Dès lors, monsieur le ministre, quelle agriculture voulez-vous ? Une agriculture intensive, banalisée, exportatrice, dirigée par un nombre restreint d'entrepreneurs et qui soit à même de faire face à la concurrence internationale, en fonction d'une réglementation calquée sur la législation commerciale ? Ou une agriculture aménageuse du territoire, porteuse de qualité de vie et de production, une agriculture familiale qui permette l'installation d'un nombre significatif de paysans, ou en tout cas leur maintien ?
Le budget pour 2007 que vous nous proposez désavantage singulièrement les paysans - un terme que j'aime à employer - par rapport aux entrepreneurs.

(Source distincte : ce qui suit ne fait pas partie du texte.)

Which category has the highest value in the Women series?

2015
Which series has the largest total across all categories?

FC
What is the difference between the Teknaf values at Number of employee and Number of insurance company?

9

Monsieur le ministre, ce n'est pas faute pour nous d'avoir tiré la sonnette d'alarme, à l'occasion, notamment, de l'examen des précédents budgets de l'agriculture ou de la loi d'orientation agricole. Toutefois, vous ne nous avez globalement proposé qu'une baisse des aides économiques, sans soutenir suffisamment le volet « aménagement et multifonctionnalité ».

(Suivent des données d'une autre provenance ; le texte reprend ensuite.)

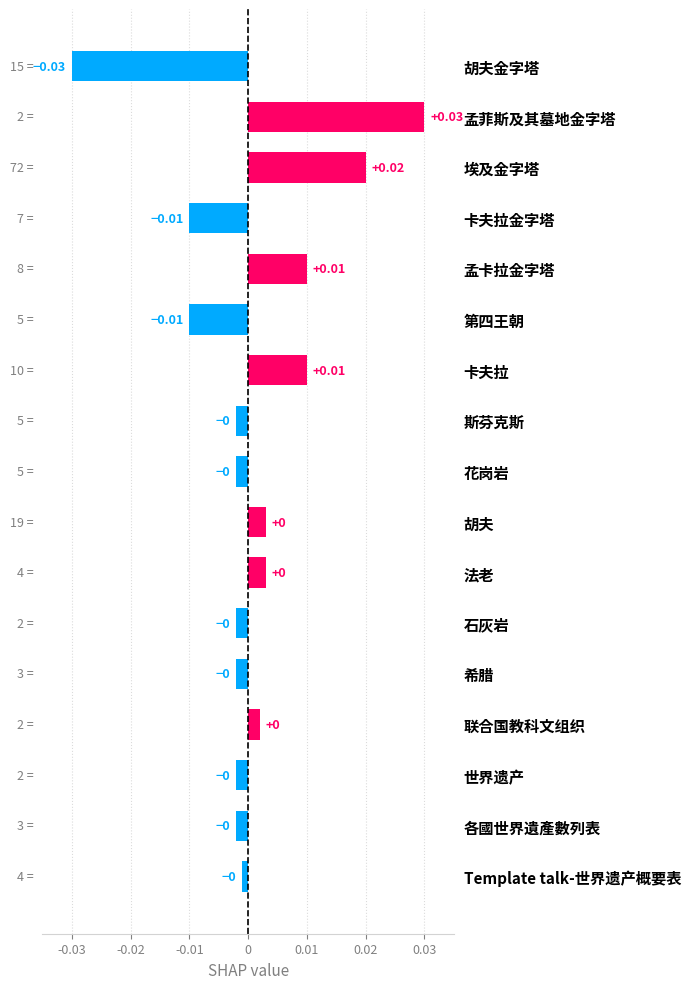

Are the bars horizontal?

Yes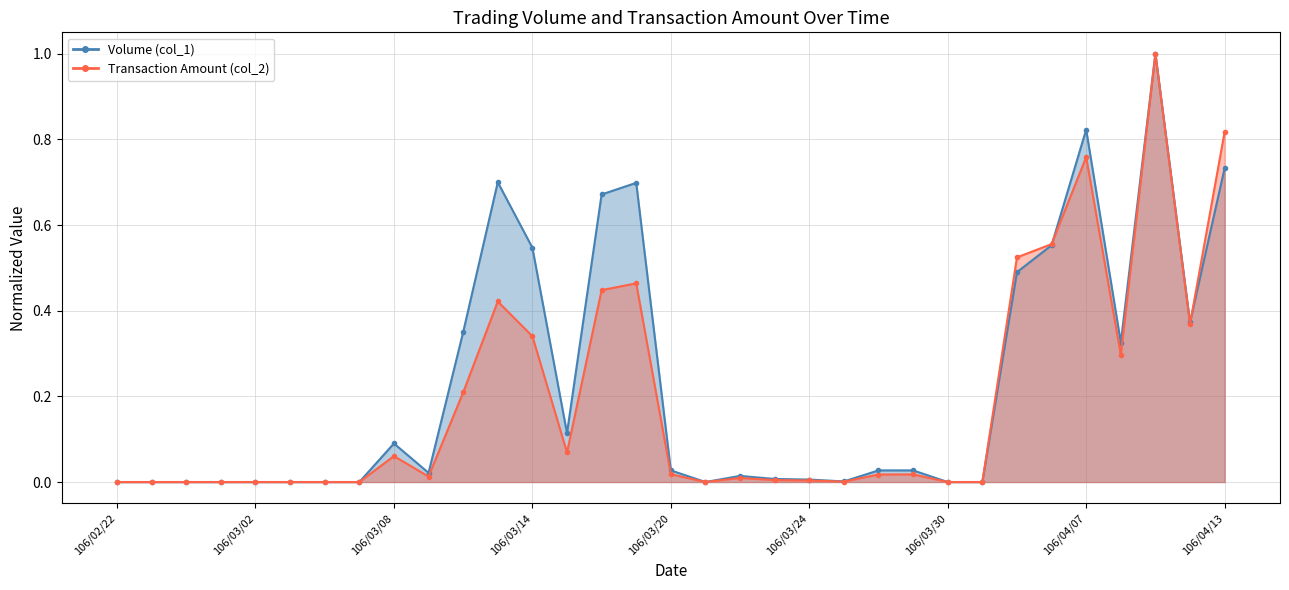

Is the value of Volume (col_1) at 106/03/17 greater than the value of Transaction Amount (col_2) at 106/04/11?

No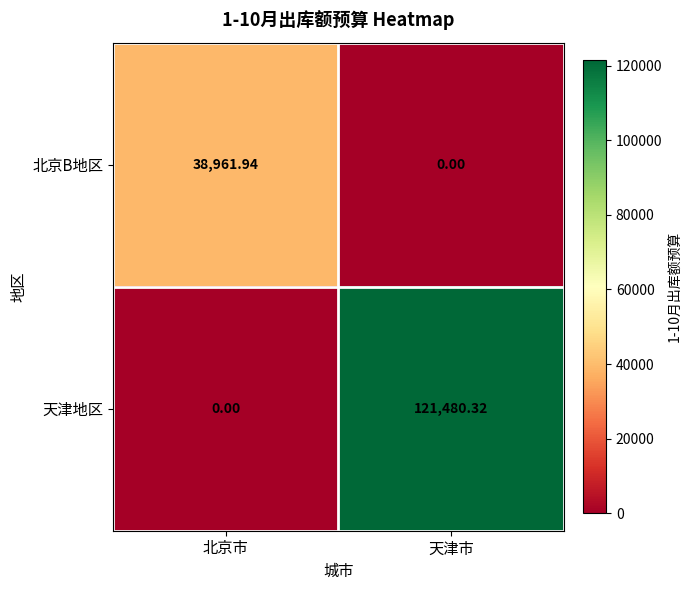

Which category has the lowest value in the 北京B地区 series?

天津市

La baisse de l'aide accordée aux zones défavorisées via les indemnités compensatoires de handicaps naturels ou les crédits dévolus aux CTE et aux CAD, les contrats territoriaux d'exploitation et les contrats d'agriculture durable, éclaire significativement votre politique. D'ailleurs, les mesures agro-environnementales en général sont maltraitées par votre budget, puisqu'elles diminuent de 400 millions d'euros en autorisations d'engagement et de 450 millions d'euros en crédits de paiement.
Nous l'avons constaté, la mise en oeuvre des DPU, les droits à paiement unique, n'est pas de nature à rassurer ceux, les plus nombreux, qui peinaient déjà à subsister et qui reçoivent désormais des soutiens publics figés en fonction d'une situation historique.

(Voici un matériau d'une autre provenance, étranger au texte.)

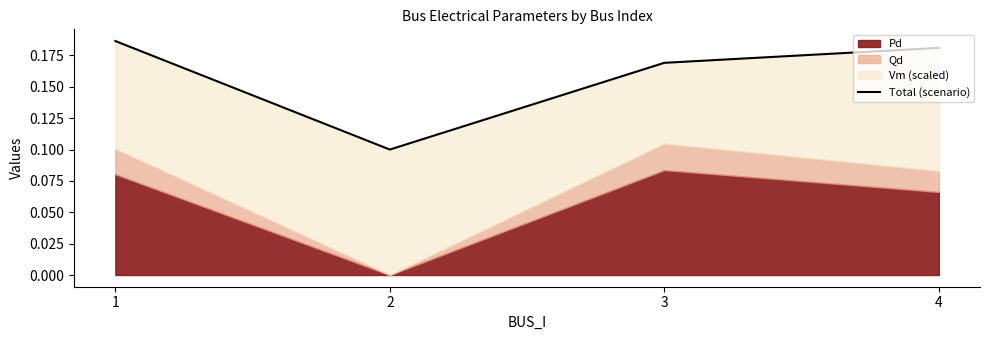

How many points are lower than both their immediate neighbors (excluding endpoints)?

1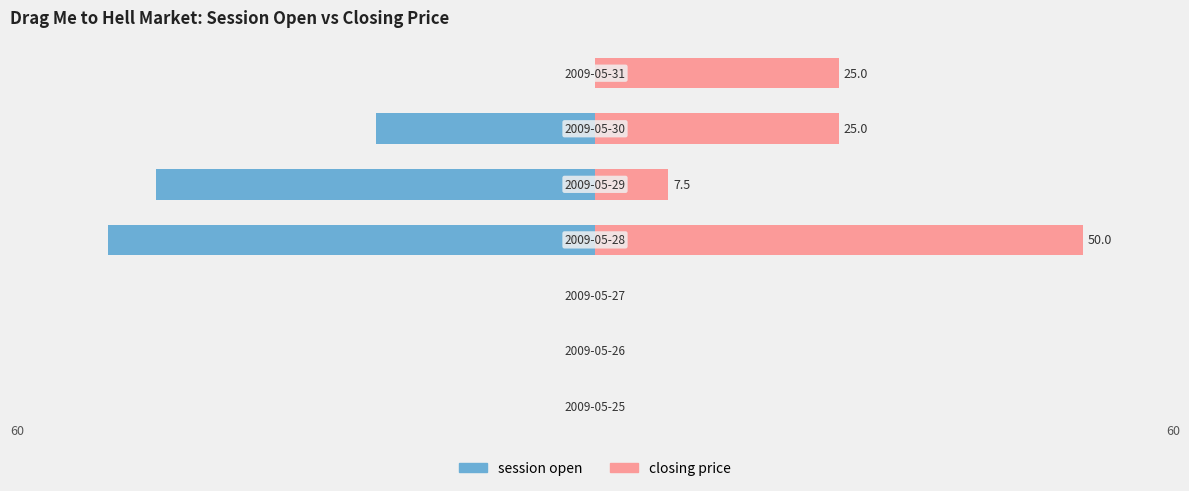

What is the difference between the closing price values at 3 and 6?

25.0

Quant à l'installation des agriculteurs, l'enveloppe prévue pour la DJA, la dotation aux jeunes agriculteurs, ne permet pas d'être optimiste, eu égard aux facteurs de plus en plus nombreux qui dissuadent les jeunes d'exercer ce métier. Ce problème doit d'ailleurs être mis en perspective avec le désengagement de l'État en matière de prêts bonifiés.
Mes chers collègues, je n'évoquerai pas la baisse des crédits des offices, sauf pour indiquer qu'elle s'ajoute aux réductions successives des années précédentes.
Enfin, monsieur le ministre, le geste symbolique que vous avez adressé aux retraités agricoles est appréciable, mais il n'est à la hauteur ni des besoins ni de l'effort accompli sous la précédente législature.
Pour conclure, je ne parviens toujours pas à comprendre que le contrat direct entre les pouvoirs publics et l'agriculteur, un outil innovant qui prend en compte tous les aspects de l'activité des exploitations agricoles, soit à ce point mésestimé par la majorité actuelle.
Nous avions besoin d'un minimum de stabilité institutionnelle. Pourtant, au lieu de capitaliser sur l'avance que nous avions prise en matière de développement durable, nous avons marqué le pas dans ce processus et nous menons aujourd'hui une politique d'accompagnement plutôt que d'innovation.
La France a défini une stratégie nationale du développement durable sur un plan théorique, mais celle-ci a bien du mal à se traduire dans les faits, en particulier dans ce budget que, par conséquent, nous ne voterons pas.